• **Written exercise 1**
In the Scheme question below, what does coredump suggest using instead of append so the repeat function can be called as (repeat 10 'test)?

○ ○ ○ ○ ○

2
votes

So I am going through some past papers for my Programming Languages module and I came across this question and I have no idea how to go about it.

Q: "Define a Scheme function reverse-with-count which takes two lists, the second of which is a list of non-negative integers the same length as the first list, and returns a list of elements from the first list, in reverse order, each repeated a number of times as specified by the corresponding element of the second list."

Examples:

(reverse-with-count '(a b c) '(1 2 3)) => (c c c b b a)
(reverse-with-count '(d c b a) '(3 0 0 1)) => (a d d d)

Thanks :)

Edit:

(define (repeat n s)
  (if (= n 0)
      '()
      (append s
              (repeat (- n 1) s))))

Using:

 (repeat 10 '(test)) => '(test test test test test test test test test test)
3
Can you write a function which takes a symbol S, a number N a produce a list with N times the S element? Please provide at least an attempt. - coredump
@coredump see above.. - Manus Gallagher
With cons instead of append, you can call the function with (repeat 10 'test). Also, be careful about possible negative n in inputs, you should probably use <= instead of =. But this is great. Now, What if you called (map repeat numbers symbols), where numbers and symbols are your lists of numbers and symbols? You would obtain a list of lists. Next, reverse that list, and concatenate all its elements with a (foldr append () ...). - coredump

3 Answers

2
votes

I think this should work:

(define (multi-element element n)
  (map (lambda (x) element) (range n)))

(define (range-list xs ys)
  (map (lambda (x y) (multi-element x y)) xs ys))

○ ○ ○ ○ ○

• **Written exercise 2**
Select every line of the entries that contains the string "treble".

[Dataset items]
○ ○ ○ ○ ○

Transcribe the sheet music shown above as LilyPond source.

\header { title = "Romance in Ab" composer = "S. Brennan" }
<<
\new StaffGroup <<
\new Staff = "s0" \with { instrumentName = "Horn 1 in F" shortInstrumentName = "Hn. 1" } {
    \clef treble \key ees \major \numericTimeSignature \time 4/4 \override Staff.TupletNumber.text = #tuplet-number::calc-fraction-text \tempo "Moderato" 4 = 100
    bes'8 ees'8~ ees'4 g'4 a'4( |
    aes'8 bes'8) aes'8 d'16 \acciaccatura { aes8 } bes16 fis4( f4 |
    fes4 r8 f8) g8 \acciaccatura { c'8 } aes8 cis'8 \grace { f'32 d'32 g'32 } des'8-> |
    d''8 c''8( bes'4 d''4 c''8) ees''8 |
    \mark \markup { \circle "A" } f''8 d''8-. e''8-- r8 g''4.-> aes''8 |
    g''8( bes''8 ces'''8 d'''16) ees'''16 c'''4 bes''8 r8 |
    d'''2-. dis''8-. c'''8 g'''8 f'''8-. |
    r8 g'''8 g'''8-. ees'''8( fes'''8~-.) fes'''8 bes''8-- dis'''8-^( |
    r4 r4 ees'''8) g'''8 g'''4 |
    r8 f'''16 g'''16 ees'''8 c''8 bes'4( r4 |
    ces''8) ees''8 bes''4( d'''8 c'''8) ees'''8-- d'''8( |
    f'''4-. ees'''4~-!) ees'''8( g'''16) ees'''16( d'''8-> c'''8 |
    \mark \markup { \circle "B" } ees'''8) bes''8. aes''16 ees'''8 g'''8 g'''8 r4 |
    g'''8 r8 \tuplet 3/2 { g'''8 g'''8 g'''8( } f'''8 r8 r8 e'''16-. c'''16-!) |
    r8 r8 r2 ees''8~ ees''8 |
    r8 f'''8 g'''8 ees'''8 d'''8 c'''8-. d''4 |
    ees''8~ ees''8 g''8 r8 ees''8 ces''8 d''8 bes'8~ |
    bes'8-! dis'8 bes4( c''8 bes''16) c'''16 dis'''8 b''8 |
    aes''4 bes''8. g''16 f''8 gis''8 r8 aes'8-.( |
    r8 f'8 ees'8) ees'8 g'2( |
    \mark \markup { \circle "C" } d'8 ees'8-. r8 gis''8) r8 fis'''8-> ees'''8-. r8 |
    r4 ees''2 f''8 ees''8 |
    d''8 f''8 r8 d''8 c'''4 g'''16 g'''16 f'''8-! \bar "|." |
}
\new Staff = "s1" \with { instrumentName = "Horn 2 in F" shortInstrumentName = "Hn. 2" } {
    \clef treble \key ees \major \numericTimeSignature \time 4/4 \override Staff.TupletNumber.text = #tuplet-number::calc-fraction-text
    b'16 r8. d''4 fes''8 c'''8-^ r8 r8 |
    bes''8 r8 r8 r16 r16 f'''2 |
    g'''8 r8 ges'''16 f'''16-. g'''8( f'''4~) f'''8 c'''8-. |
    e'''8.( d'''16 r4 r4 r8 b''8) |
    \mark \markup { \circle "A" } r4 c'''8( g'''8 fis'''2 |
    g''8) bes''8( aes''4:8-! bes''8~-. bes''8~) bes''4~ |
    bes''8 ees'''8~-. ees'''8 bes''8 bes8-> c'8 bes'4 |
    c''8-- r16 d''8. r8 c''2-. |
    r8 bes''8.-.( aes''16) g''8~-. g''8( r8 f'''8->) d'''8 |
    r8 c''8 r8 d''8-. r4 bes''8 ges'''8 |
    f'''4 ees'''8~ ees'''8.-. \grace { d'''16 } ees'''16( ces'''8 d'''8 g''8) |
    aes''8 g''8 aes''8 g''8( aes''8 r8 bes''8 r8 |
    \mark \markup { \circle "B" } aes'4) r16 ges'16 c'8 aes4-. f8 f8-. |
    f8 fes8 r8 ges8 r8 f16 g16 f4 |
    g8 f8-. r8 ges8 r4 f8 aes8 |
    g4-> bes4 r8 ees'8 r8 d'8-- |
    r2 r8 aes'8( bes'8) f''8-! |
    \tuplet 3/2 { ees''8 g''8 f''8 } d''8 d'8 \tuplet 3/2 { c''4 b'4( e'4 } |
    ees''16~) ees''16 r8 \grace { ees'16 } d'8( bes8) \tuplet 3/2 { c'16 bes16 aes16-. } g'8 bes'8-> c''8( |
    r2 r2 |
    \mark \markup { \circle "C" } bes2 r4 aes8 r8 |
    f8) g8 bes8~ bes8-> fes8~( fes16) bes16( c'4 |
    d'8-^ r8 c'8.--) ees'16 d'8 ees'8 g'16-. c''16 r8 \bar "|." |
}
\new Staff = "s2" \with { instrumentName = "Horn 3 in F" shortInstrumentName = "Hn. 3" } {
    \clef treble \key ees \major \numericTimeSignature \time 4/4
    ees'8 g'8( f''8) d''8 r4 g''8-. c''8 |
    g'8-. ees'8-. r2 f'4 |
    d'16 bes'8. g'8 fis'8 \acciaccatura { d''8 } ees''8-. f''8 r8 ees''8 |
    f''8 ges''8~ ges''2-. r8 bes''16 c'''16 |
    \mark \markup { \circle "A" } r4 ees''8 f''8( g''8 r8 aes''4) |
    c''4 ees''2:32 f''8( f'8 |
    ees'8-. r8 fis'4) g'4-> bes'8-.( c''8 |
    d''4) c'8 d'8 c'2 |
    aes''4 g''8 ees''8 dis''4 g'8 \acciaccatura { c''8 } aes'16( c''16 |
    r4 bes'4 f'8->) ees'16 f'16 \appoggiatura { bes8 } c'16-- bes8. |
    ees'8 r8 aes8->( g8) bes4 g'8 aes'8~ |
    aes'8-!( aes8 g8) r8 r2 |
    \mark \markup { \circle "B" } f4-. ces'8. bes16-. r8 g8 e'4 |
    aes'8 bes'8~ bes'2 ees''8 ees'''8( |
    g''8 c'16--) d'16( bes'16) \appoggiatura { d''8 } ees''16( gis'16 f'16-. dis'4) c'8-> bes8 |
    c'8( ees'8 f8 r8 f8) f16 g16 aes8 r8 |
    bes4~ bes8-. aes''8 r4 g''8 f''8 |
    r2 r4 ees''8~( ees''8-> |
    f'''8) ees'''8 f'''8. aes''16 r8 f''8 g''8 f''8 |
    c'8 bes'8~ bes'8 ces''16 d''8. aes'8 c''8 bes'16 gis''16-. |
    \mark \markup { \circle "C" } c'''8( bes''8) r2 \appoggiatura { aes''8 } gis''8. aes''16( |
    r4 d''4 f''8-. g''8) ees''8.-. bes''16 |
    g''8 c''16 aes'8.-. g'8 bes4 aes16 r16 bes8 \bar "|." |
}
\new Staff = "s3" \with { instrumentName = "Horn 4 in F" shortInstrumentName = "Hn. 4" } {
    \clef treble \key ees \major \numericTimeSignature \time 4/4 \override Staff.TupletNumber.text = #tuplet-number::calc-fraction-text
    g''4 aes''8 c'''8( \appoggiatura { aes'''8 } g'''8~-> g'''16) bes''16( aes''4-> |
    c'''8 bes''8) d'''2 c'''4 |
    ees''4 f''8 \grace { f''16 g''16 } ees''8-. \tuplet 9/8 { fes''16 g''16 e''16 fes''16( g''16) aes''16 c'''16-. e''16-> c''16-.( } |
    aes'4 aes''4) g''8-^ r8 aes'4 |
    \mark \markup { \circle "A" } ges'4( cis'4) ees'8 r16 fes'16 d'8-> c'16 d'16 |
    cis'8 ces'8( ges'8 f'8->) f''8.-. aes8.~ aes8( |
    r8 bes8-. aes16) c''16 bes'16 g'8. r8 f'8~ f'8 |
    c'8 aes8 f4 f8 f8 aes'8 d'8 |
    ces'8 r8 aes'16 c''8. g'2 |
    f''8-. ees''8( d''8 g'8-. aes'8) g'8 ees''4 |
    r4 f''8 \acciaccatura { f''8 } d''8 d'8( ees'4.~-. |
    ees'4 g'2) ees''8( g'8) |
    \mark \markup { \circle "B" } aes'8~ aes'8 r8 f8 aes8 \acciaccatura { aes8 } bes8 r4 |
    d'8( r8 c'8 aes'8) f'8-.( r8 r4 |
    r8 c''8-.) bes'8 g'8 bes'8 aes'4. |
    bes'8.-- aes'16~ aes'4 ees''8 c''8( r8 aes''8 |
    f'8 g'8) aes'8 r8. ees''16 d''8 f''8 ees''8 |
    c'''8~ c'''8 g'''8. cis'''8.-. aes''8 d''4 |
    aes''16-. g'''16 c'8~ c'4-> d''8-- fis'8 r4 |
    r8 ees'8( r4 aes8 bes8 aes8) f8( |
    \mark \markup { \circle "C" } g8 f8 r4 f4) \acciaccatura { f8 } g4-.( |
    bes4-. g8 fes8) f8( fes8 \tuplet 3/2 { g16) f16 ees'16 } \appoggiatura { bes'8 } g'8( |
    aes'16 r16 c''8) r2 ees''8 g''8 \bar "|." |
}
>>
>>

○ ○ ○ ○ ○

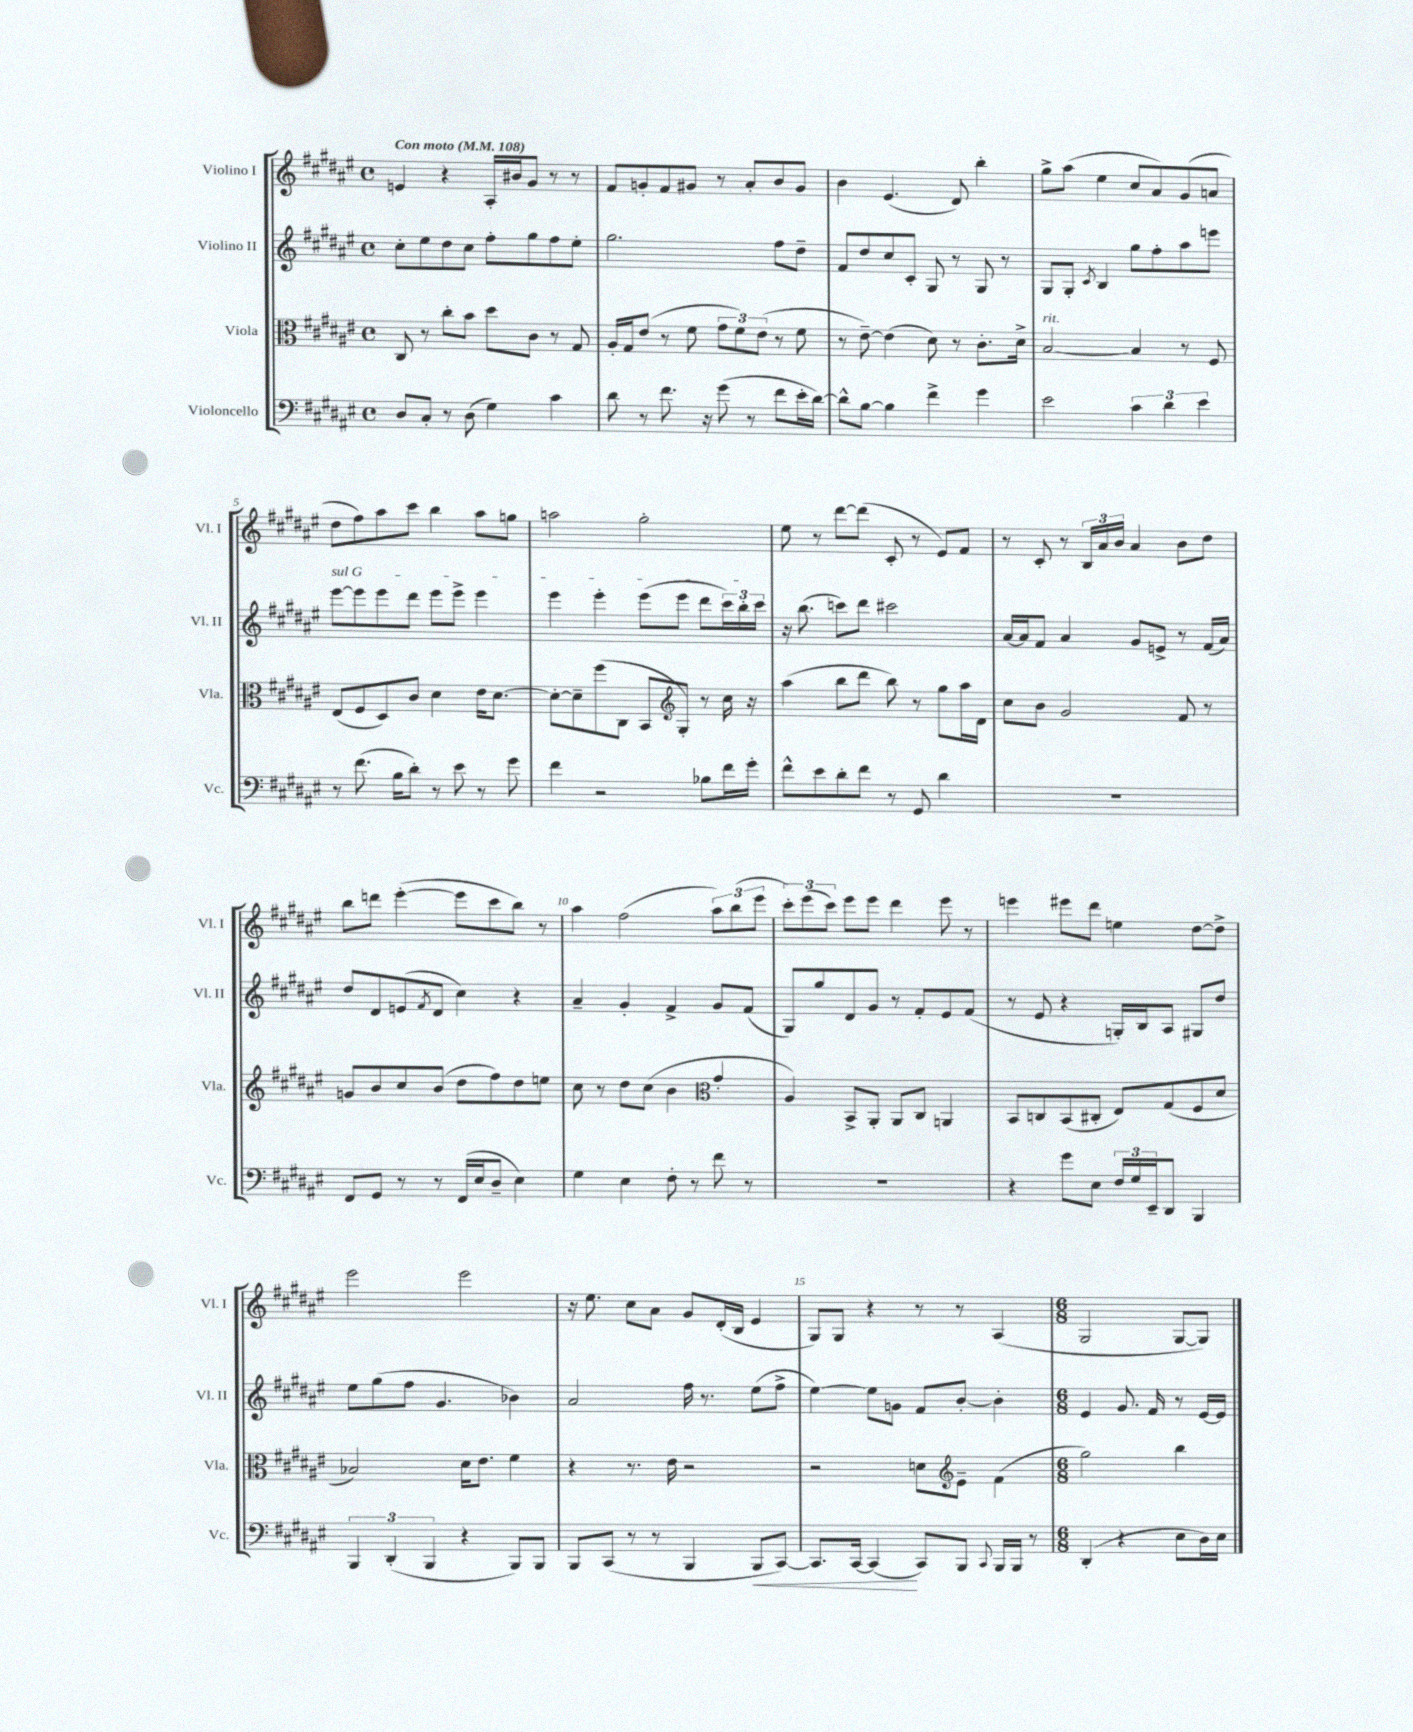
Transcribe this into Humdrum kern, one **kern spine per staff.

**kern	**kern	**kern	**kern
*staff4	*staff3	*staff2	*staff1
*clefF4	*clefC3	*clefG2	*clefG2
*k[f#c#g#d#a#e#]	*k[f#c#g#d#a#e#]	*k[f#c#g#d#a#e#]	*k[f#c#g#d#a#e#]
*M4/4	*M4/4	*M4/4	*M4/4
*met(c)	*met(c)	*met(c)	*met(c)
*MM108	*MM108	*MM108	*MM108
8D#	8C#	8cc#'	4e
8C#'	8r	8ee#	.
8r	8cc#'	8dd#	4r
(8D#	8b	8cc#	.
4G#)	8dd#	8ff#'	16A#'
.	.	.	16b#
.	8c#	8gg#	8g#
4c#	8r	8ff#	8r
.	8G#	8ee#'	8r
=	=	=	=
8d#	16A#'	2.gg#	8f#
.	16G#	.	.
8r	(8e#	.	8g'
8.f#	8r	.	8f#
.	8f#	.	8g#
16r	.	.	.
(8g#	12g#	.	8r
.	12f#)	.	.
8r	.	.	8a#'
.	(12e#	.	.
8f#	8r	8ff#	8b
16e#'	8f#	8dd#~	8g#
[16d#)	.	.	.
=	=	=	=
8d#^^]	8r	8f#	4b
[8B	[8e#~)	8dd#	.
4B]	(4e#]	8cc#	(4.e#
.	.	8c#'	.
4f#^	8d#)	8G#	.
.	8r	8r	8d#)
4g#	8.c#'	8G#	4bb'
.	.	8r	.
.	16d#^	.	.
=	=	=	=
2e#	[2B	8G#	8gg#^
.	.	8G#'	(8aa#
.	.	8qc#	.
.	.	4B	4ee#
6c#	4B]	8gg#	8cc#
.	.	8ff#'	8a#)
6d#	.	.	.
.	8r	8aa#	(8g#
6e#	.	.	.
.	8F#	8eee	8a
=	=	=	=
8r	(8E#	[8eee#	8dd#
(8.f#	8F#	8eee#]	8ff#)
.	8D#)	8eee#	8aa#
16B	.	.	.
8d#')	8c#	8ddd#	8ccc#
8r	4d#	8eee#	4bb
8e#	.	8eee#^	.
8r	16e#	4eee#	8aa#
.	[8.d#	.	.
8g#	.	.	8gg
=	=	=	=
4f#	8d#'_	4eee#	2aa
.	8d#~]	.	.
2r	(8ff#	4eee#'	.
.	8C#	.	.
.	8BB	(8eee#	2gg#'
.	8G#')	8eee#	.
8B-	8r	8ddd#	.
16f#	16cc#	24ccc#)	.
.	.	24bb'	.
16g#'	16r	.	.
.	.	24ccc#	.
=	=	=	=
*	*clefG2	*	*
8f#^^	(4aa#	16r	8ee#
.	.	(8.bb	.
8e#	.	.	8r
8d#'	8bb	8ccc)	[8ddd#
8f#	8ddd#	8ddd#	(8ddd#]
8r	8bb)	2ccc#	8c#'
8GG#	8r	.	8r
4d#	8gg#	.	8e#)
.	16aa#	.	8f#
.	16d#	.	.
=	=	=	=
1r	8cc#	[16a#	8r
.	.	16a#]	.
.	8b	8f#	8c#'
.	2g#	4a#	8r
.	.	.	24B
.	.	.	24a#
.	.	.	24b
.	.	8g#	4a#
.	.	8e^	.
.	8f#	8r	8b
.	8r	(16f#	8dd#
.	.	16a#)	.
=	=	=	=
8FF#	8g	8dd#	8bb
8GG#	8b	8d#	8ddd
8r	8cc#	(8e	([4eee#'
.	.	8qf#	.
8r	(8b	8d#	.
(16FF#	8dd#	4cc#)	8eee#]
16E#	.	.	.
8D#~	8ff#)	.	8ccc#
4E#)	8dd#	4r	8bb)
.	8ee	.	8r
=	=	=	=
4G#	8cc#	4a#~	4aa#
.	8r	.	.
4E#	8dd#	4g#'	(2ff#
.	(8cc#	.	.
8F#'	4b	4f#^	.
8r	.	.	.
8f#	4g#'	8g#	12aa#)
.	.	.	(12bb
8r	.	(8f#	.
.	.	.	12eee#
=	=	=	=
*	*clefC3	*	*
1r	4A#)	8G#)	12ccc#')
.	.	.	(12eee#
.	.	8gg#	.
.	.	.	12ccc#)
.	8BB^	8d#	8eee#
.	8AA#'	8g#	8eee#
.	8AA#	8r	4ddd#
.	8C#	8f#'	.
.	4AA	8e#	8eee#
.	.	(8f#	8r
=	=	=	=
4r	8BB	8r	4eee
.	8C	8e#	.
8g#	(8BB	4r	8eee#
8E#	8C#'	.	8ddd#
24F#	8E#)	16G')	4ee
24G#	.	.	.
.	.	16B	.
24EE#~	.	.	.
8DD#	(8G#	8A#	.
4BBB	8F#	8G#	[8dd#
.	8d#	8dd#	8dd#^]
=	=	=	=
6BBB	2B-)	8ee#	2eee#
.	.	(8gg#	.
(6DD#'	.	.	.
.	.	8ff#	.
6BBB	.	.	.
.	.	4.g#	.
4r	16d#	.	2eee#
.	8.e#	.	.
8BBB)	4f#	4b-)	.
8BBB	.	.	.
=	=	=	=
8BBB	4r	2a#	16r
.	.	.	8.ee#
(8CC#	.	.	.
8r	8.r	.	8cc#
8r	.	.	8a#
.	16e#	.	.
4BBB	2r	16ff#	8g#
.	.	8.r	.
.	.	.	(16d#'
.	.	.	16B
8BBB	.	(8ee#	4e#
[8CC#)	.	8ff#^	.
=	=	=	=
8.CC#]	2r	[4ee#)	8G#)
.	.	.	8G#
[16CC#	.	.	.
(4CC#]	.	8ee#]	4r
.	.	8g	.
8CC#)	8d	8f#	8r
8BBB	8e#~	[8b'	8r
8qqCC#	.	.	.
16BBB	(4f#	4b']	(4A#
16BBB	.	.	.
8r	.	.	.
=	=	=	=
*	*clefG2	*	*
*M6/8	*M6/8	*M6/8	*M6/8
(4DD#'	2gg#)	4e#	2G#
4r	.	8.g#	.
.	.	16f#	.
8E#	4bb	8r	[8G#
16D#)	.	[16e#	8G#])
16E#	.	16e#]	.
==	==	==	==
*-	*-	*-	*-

○ ○ ○ ○ ○

• **Full solution 1**
cons

• **Full solution 2**
    \clef treble \key ees \major \numericTimeSignature \time 4/4 \override Staff.TupletNumber.text = #tuplet-number::calc-fraction-text \tempo "Moderato" 4 = 100
    \clef treble \key ees \major \numericTimeSignature \time 4/4 \override Staff.TupletNumber.text = #tuplet-number::calc-fraction-text
    \clef treble \key ees \major \numericTimeSignature \time 4/4
    \clef treble \key ees \major \numericTimeSignature \time 4/4 \override Staff.TupletNumber.text = #tuplet-number::calc-fraction-text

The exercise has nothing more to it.